A pesar de que la refinería de Kremenchuk ya no está operativa, Rusia continúa lanzando ataques contra sus instalaciones. Los motivos van más allá del interés militar y apuntan a la guerra psicológica, la disuasión económica y la venganza energética.
En una de las ofensivas más intensas del mes, el ejército ruso volvió a atacar la ciudad ucraniana de Kremenchuk, un importante centro industrial situado en el centro del país. Aunque no se registraron víctimas, cerca de 1.500 hogares quedaron sin electricidad. El blanco principal del ataque volvió a ser la refinería de petróleo local, una instalación que, según analistas, ya ha sido destruida desde hace meses.
La refinería de Kremenchuk, la más grande de Ucrania, ha sido blanco habitual de los misiles y drones rusos desde abril de 2022, cuando la campaña militar de Moscú viró tras el fracaso de su plan inicial de capturar Kyiv en pocos días. Desde entonces, el complejo industrial ha sido atacado en múltiples ocasiones, incluso cuando ya no estaba en funcionamiento.

Pero ¿por qué seguir bombardeando una infraestructura que ya no produce? Según expertos, las razones combinan objetivos militares, simbólicos y estratégicos. Para el analista energético Serhiy Kuyun, los recientes ataques no buscan destruir lo que ya no existe, sino “hacer imposible o demasiado costosa” cualquier tentativa de reconstrucción futura. En sus palabras, se trata de “acabar con lo que queda”.
El Ministerio de Defensa ruso justificó el ataque del 15 de junio de 2025 asegurando que la refinería suministraba combustible a las tropas ucranianas en el Donbás. Sin embargo, especialistas como Mykhailo Honchar, presidente del Centro de Estudios Globales Strategy XXI, descartan que la planta haya estado operativa recientemente y apuntan más bien a una estrategia de desgaste total.
Kuyun también interpreta estos bombardeos como una represalia por los ataques ucranianos contra instalaciones petroleras en territorio ruso. En los últimos meses, Ucrania ha intensificado sus operaciones de sabotaje y ataques con drones contra refinerías y depósitos rusos, lo que habría motivado una respuesta directa.
Más allá del componente bélico, también existe un cálculo psicológico. Atacar una infraestructura clave —aunque ya esté inactiva— envía un mensaje claro: que cualquier esfuerzo de reconstrucción será costoso, incierto y constantemente amenazado. El mensaje no es sólo para Kyiv, sino también para sus aliados occidentales.

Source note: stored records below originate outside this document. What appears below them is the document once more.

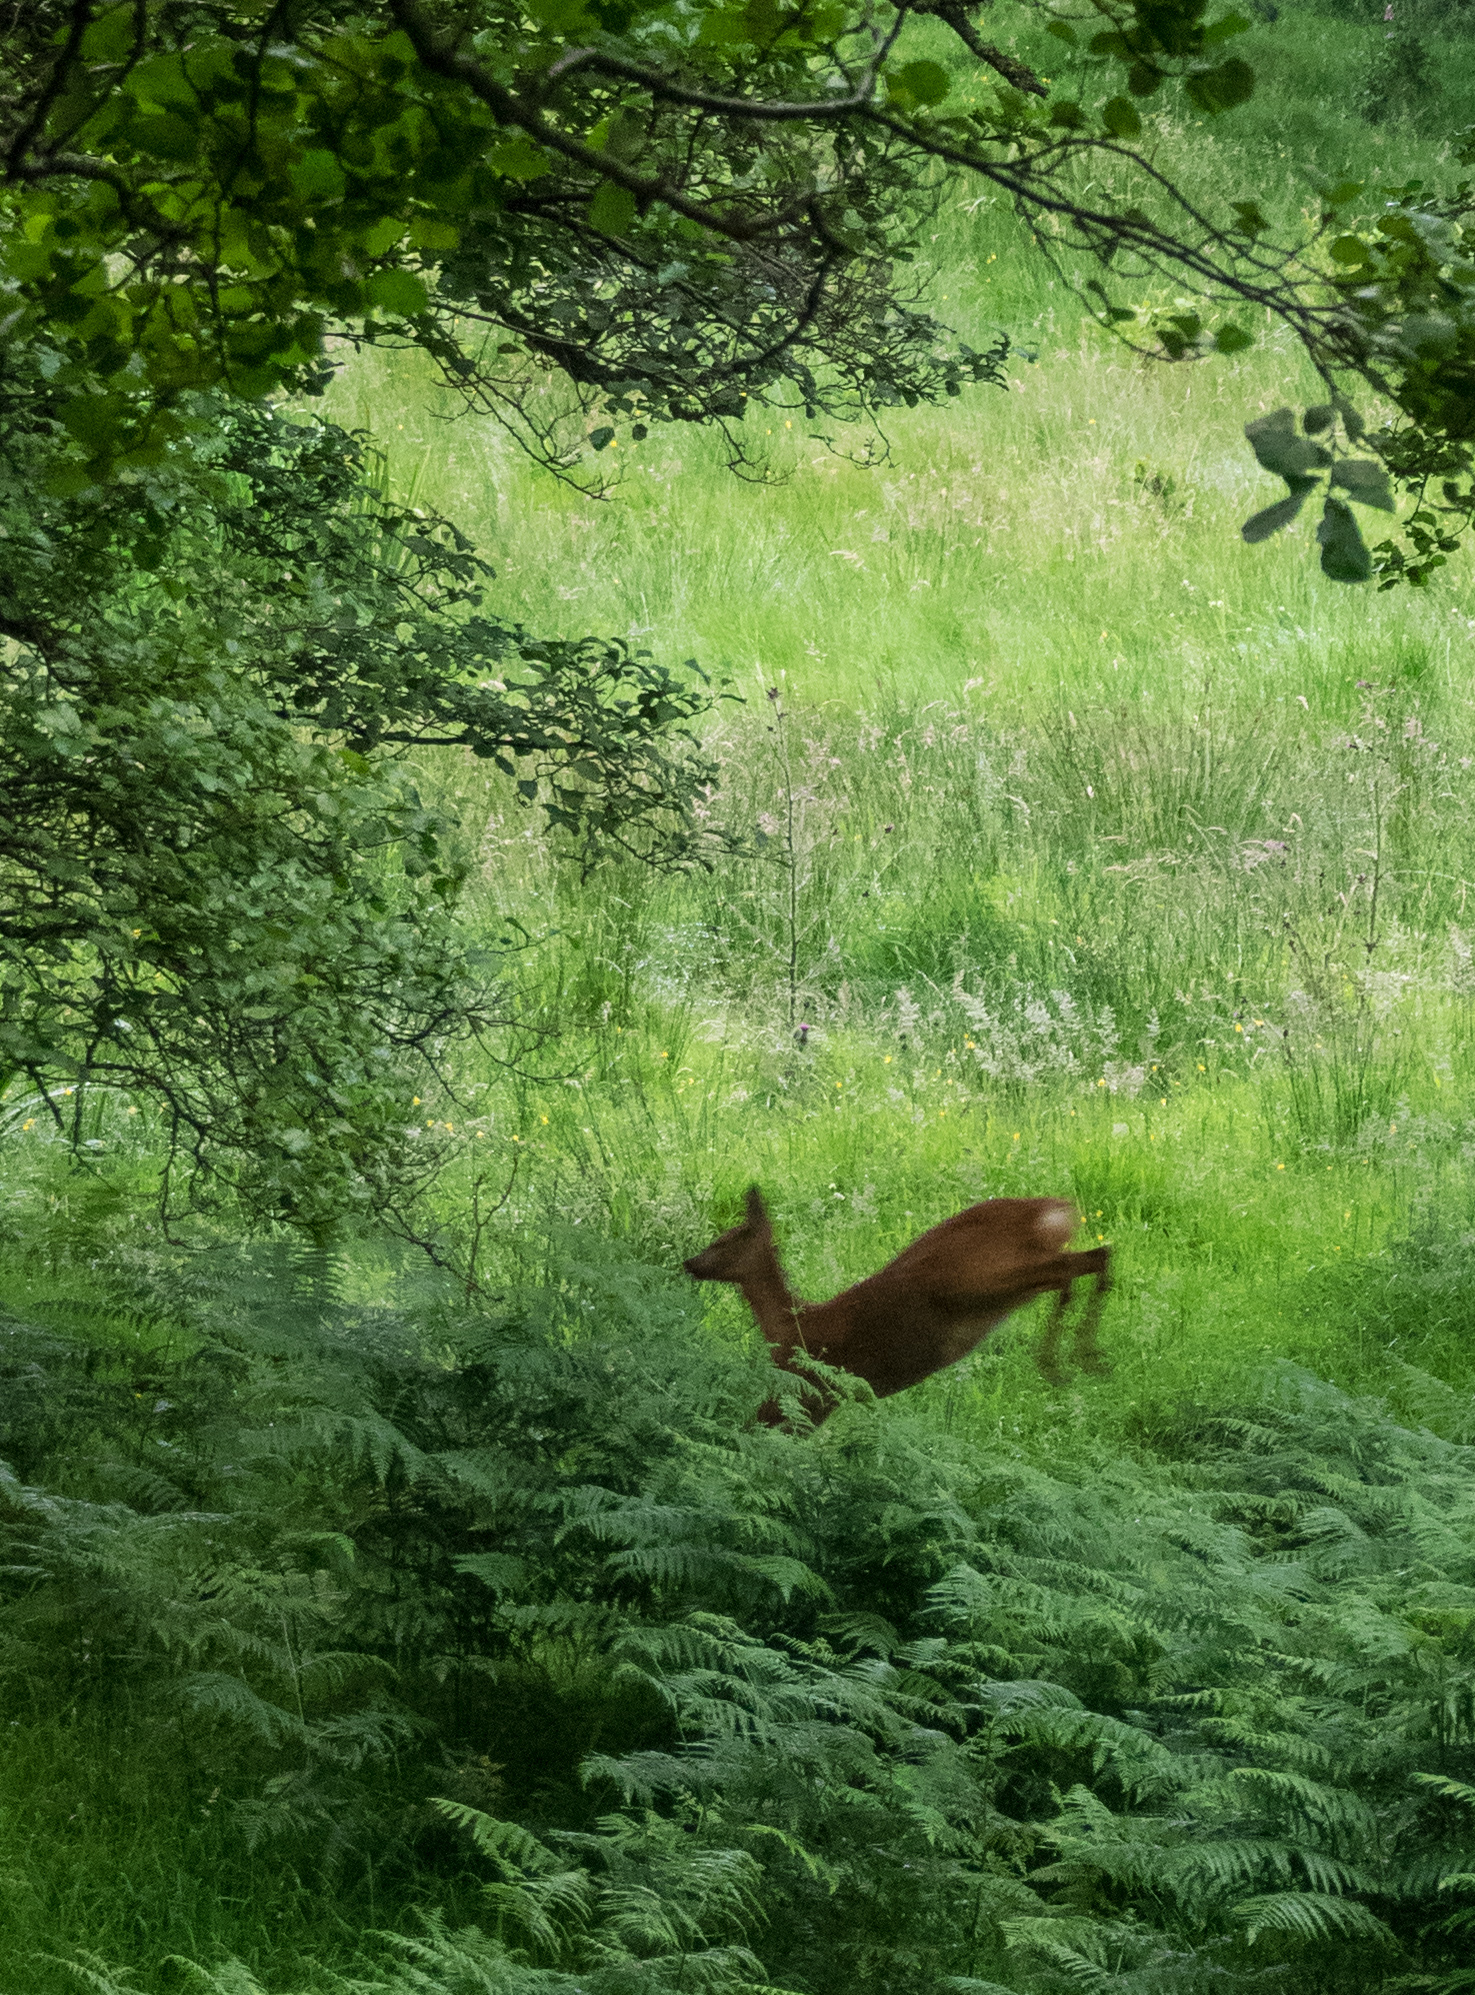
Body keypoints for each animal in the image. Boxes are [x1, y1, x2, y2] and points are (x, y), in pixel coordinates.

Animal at [686, 1181, 1109, 1436]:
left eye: (724, 1241)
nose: (690, 1262)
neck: (789, 1324)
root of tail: (1050, 1211)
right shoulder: (824, 1398)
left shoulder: (808, 1385)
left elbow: (756, 1427)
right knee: (1098, 1255)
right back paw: (1084, 1358)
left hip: (978, 1277)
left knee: (1069, 1272)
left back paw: (1057, 1361)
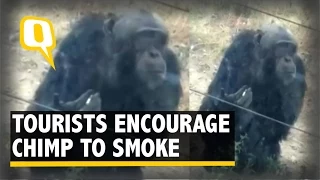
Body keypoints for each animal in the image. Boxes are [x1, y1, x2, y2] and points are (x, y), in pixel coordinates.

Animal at [20, 10, 182, 180]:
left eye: (158, 39)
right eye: (144, 36)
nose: (154, 53)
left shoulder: (171, 66)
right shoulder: (79, 42)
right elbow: (43, 104)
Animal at [200, 23, 308, 173]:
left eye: (291, 48)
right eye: (281, 46)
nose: (288, 59)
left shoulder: (299, 68)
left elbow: (280, 123)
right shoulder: (238, 46)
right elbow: (216, 91)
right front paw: (230, 104)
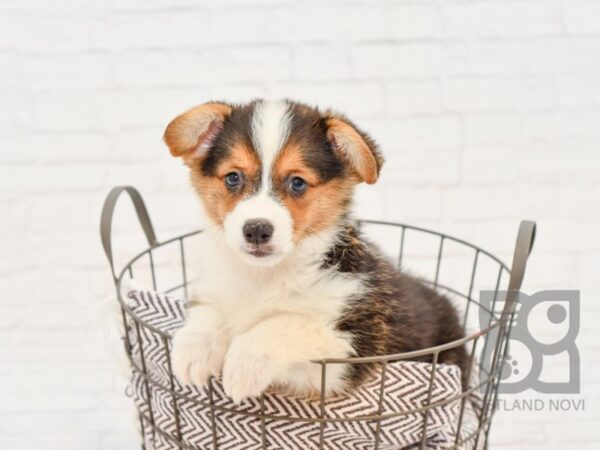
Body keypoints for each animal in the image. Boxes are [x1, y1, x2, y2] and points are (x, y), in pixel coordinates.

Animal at [165, 100, 468, 402]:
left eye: (297, 182)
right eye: (232, 177)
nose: (257, 230)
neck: (265, 276)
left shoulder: (347, 352)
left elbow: (285, 324)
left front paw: (243, 364)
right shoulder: (217, 291)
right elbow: (208, 310)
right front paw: (193, 350)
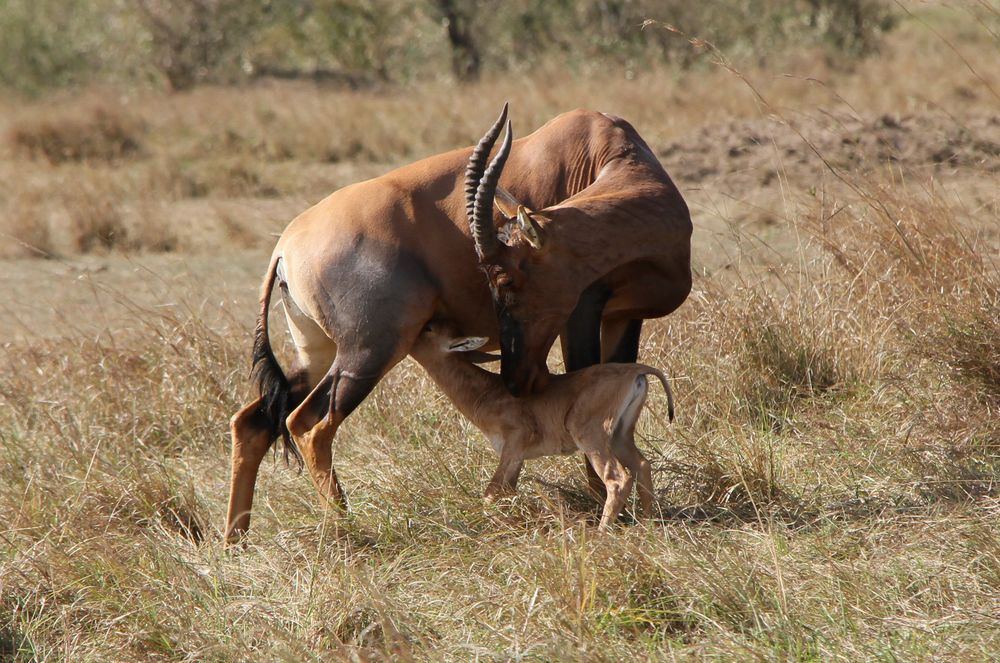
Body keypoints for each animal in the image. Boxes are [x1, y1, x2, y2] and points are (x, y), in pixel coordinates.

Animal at [410, 320, 676, 528]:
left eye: (429, 328)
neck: (491, 391)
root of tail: (636, 370)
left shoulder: (513, 446)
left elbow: (490, 494)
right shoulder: (516, 458)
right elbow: (506, 492)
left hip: (591, 436)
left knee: (618, 479)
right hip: (620, 435)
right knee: (642, 466)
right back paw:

Desde el inicio de la invasión, la refinería de Kremenchuk ha recibido docenas de misiles y cientos de drones, según datos de expertos energéticos. Hoy, su valor estratégico ya no está en la producción de combustible, sino en lo que representa como símbolo de la capacidad de recuperación industrial de Ucrania.
Rusia parece decidida a asegurarse de que esa recuperación no sea posible, al menos no mientras dure la guerra. Y en esa lógica, destruir lo que ya está en ruinas no es redundante: es parte de una estrategia de tierra arrasada que busca hacer que los costos de la posguerra sean tan altos como los del frente.